In industry, AI applications are driving the intelligent transformation of manufacturing. AI's role in production processes includes real-time data collection and analysis, predictive maintenance, and intelligent scheduling, enhancing production efficiency and line stability. Additionally, AI aids in energy conservation and emission reduction by intelligently optimizing and controlling energy usage, lowering energy consumption and emissions. In areas like object sorting, quality inspection, and warehouse automation, AI applications significantly improve efficiency and accuracy.

Moreover, AI technology enhances sales management, accurately predicting sales trends, optimizing sales strategies, elevating customer service, and facilitating efficient, personalized market operations. For instance, AI-based sales forecasting analysis reduces inventory overstock risks and improves cash flow.

Overall, AI technology's applications in industrial digital transformation are continually expanding, enhancing production and operational efficiency while promoting industrial structural optimization and upgrading. With continuous technological advancements and deeper applications, AI is expected to spawn genuine "native applications" in more fields, driving socioeconomic innovation and development.
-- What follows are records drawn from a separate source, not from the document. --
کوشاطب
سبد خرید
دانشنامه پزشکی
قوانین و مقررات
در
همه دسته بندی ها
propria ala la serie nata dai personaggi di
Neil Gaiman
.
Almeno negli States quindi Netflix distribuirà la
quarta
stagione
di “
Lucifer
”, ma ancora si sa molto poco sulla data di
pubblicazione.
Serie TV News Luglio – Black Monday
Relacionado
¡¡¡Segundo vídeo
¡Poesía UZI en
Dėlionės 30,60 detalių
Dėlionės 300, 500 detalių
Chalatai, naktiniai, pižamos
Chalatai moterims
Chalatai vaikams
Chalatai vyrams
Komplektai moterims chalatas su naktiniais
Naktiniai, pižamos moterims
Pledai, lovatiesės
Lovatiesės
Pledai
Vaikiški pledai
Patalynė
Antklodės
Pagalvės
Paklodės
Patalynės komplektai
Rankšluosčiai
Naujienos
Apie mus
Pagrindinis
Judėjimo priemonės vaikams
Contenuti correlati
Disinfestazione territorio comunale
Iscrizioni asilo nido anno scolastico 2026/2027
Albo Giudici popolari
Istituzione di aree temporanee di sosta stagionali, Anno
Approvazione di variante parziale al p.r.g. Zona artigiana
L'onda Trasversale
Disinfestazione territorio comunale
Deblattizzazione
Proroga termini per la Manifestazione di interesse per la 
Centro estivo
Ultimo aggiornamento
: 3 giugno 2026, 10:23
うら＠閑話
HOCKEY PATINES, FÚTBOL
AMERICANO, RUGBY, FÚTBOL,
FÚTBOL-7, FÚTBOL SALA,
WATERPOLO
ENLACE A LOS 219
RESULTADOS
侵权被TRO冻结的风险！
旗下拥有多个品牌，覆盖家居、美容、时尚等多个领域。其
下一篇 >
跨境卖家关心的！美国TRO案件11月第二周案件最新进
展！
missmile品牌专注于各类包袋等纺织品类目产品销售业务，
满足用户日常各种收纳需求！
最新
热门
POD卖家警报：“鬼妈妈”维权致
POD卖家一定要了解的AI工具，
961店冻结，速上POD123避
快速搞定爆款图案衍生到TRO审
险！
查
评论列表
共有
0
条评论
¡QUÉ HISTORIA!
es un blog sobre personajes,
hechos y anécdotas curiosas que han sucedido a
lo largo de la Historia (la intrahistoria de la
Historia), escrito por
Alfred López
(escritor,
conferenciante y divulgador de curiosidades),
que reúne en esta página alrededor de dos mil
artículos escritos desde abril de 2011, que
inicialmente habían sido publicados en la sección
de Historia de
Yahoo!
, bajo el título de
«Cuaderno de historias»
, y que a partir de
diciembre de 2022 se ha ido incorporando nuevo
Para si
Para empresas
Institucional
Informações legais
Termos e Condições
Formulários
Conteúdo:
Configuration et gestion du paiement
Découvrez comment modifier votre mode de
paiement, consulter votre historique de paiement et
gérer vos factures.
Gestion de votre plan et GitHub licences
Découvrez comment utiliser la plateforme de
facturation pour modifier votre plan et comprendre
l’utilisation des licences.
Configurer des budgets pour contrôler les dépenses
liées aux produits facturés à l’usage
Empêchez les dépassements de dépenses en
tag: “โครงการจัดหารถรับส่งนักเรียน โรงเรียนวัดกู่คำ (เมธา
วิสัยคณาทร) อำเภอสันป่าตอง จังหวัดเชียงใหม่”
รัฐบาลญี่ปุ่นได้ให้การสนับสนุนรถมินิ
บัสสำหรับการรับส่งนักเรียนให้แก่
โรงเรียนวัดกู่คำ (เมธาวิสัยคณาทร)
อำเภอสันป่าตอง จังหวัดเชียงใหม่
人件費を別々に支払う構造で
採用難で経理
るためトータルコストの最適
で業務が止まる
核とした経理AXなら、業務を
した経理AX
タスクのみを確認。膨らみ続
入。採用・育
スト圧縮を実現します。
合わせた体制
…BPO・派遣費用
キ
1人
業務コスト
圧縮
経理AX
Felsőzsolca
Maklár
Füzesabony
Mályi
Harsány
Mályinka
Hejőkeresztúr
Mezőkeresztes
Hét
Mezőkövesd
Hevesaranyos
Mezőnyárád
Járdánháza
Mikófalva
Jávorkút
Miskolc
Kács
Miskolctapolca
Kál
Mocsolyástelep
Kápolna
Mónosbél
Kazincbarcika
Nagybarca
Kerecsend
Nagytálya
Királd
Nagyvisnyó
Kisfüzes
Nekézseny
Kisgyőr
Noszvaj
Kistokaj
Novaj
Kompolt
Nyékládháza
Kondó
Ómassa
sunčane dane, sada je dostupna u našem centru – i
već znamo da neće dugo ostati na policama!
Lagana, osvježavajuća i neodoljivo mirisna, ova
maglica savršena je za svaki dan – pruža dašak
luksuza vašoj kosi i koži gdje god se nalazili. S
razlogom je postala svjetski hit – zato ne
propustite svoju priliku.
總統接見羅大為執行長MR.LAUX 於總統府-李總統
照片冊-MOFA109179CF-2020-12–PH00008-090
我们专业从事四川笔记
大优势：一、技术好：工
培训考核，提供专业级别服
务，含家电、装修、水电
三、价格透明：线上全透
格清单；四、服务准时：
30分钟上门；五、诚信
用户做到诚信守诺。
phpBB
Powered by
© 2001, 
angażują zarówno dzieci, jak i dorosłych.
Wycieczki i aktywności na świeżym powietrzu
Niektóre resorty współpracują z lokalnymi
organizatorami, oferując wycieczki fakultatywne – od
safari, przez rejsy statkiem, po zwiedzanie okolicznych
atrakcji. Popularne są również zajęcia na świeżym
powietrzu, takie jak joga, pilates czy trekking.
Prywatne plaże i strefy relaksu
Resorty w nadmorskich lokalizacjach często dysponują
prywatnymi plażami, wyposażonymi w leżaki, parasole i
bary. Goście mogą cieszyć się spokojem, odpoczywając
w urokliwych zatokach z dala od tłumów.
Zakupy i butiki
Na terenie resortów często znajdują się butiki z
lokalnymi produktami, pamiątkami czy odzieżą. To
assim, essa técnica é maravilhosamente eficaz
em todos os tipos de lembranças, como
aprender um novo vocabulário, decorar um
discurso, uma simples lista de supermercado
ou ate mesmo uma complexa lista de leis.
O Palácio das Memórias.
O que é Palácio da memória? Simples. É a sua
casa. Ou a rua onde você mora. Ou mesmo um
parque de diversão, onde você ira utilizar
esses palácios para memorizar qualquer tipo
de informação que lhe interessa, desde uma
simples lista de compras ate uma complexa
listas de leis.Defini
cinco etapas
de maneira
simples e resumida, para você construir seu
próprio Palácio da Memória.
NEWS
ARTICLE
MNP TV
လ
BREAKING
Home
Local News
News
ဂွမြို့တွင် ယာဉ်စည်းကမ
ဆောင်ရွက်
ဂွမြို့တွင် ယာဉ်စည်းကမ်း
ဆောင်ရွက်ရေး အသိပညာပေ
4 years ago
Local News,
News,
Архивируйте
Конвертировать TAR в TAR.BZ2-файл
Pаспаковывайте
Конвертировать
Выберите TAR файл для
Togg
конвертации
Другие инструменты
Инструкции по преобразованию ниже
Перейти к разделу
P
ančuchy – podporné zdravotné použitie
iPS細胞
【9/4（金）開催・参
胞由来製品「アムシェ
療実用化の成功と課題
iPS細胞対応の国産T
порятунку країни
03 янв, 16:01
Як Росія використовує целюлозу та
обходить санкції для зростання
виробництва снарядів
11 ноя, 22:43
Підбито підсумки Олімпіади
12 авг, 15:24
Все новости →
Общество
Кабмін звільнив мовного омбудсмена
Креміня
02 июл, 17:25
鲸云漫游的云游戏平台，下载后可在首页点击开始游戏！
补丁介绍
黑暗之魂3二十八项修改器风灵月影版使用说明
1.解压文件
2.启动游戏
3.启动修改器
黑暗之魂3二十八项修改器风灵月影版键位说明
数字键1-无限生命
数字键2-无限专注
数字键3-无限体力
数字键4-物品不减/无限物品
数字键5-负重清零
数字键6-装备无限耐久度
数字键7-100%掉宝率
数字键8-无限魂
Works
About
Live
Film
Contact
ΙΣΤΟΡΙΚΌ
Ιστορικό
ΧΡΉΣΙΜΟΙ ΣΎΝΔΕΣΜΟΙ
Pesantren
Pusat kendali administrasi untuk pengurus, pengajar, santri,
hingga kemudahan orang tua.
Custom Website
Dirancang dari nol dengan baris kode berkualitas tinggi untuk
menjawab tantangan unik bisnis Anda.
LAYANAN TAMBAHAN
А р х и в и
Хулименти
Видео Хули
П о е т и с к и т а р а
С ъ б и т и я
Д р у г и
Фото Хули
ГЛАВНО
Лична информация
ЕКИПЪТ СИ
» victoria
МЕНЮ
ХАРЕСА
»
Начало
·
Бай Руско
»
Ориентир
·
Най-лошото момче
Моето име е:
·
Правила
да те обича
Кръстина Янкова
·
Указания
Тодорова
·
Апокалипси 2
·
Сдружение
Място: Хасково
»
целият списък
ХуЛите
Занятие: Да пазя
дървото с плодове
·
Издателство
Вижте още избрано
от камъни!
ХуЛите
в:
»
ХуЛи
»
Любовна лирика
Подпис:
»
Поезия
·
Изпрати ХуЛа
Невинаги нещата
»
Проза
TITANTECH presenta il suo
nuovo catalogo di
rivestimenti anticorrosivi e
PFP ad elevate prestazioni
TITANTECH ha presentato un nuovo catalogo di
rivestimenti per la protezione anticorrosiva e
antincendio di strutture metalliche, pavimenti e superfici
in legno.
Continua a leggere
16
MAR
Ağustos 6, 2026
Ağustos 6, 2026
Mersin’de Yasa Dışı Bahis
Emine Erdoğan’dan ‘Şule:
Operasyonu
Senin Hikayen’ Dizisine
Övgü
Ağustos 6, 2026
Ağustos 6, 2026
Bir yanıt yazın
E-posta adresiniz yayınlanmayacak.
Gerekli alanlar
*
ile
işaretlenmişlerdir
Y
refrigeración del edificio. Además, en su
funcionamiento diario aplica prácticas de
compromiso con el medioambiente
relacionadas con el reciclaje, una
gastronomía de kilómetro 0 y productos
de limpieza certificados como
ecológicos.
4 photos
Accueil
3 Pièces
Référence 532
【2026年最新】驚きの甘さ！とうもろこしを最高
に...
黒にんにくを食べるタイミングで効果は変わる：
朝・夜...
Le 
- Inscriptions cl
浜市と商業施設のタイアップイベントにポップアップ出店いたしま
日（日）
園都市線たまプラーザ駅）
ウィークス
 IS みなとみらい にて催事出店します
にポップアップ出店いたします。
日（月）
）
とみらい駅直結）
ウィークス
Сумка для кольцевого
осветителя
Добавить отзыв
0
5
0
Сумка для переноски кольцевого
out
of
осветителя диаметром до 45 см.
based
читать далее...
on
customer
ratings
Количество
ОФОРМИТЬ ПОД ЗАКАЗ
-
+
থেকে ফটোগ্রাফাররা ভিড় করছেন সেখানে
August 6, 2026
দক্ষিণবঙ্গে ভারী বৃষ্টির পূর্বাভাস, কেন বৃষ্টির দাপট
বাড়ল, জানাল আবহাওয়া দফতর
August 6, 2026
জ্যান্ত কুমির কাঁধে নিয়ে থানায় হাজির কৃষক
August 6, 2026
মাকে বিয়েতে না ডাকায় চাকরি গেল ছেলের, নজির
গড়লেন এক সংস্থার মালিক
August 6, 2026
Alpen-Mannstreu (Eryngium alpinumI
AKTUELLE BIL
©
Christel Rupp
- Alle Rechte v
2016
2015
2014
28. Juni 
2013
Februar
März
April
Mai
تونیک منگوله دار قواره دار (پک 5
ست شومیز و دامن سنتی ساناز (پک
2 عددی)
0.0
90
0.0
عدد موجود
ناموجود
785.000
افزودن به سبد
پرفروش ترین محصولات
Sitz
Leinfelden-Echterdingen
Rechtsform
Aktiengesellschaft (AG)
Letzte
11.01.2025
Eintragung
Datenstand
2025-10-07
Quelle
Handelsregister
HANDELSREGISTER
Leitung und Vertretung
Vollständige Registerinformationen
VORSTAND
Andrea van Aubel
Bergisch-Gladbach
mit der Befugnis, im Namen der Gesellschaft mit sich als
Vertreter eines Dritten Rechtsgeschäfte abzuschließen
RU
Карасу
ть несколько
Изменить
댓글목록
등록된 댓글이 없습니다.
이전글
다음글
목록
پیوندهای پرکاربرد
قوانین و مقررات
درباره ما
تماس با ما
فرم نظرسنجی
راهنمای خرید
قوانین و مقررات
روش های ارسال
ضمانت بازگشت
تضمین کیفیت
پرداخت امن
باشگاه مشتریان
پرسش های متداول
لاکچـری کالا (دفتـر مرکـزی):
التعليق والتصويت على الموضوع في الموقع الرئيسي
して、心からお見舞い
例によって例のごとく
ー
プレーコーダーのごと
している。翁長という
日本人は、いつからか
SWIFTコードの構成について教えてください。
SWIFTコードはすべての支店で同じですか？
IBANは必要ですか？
As AI evolves, our lifestyles, work patterns, and perceptions of the world are undergoing fundamental changes. This AI-driven scientific revolution transcends mere technological innovation, profoundly impacting our social structure and cultural development.

In the future, AI may usher in a new era of fundamental changes, enabling us to explore the unknown, solve complex problems, and comprehend the world's intricacies in unprecedented ways.